Many of Obama’s classmates were also children of soldiers either stationed in Hawaii or in Vietnam fighting. Obama was familiar with military thinking and military life form an early age, Borland insists. He also knew first hand the devastating consequences of war in distant lands. “That’s one of the reasons he was able to deal so well with the generals in Afghanistan,” she says.
Why would the DNC oppose such a compelling perspective on Obama’s political life? David Jacobsohn, an officer of the Bank of Hawaii, managed to sit down with three well-connected Democratic party lawyers who told him that Hawaii was “too exotic” in the minds of most voters, not “heartland” enough. Moreover, by focusing on Obama’s birthplace, the film might draw unwanted attention to the “birther” issue.
“Nonsense,” Borland says. “Those lawyers never even saw the trailer, let alone most of the footage,” she insists. “It all comes down to political control. The people around Obama – his Chicago team, especially – insist on managing his image, regardless of what the record actually shows.”
Borland points to videos of Obama that the DNC produced during the 2008 and 2012 conventions. Neither mentioned Hawaii, even though a number of the early shots of Obama in his youth were actually taken there. “It’s like they’re trying to airbrush a part of his history – and our history away,” she says.

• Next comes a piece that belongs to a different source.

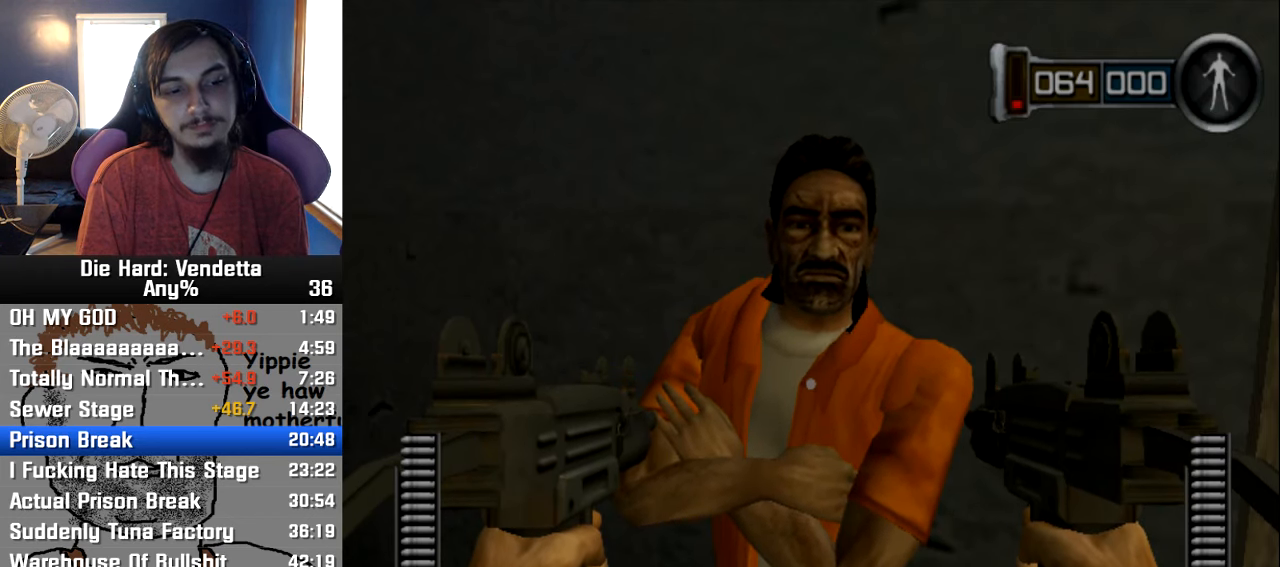
{"buttons": ["A"], "left_stick": "center", "right_stick": "center", "events": [[17, "A", "up"], [100, "A", "down"], [184, "A", "up"], [267, "A", "down"], [350, "A", "up"], [450, "A", "down"]]}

“Other prospective donors are coming forward to say they couldn’t get the DNC’s sign-off on the film. They still don’t want to write the checks because they fear retribution,” she adds. “A lot of these people are currying favor with the White House and they’re afraid of getting shut out if they don’t toe the party line.”
President Obama himself knows about her film, Borland says. Last October, a month before the 2012 election, Jack McAdoo, an old Obama chum who appears on camera in the film, had a private audience with the president after a political event in Tampa. McAdoo handed Obama a preliminary DVD version of Borland’s film. The president promised to take a look.
Borland doubts that Obama actually knew about the DNC’s campaign to stop her film. She suspects that a top White House aide – senior adviser David Axelrod, perhaps — or former Virginia governor (now U.S. Senator) Tim Kaine, an Obama loyalist who headed the DNC from 2008 through 2011, might have put pressure on prospective donors like Griffin to stop. Kaine’s office could not be reached for comment.
Opposition from the DNC has certainly cost Borland financially. She’s made 15 trips to eight states to track down and interview key sources. And without major donor funding, she’s spent $400,000 of her own money, which has drained her deceased parents’ small estate. But she says she’s not angry, just more determined than ever to complete the film. At this point, with so much invested, it’s become a pure labor of love.
“The DNC didn’t have to support me, if it didn’t want to,” Borland says matter-of-factly. “But it’s disturbing that people so close to the president don’t seem to appreciate the role of a free and independent media. You know, I voted for Obama. I’m not the enemy.”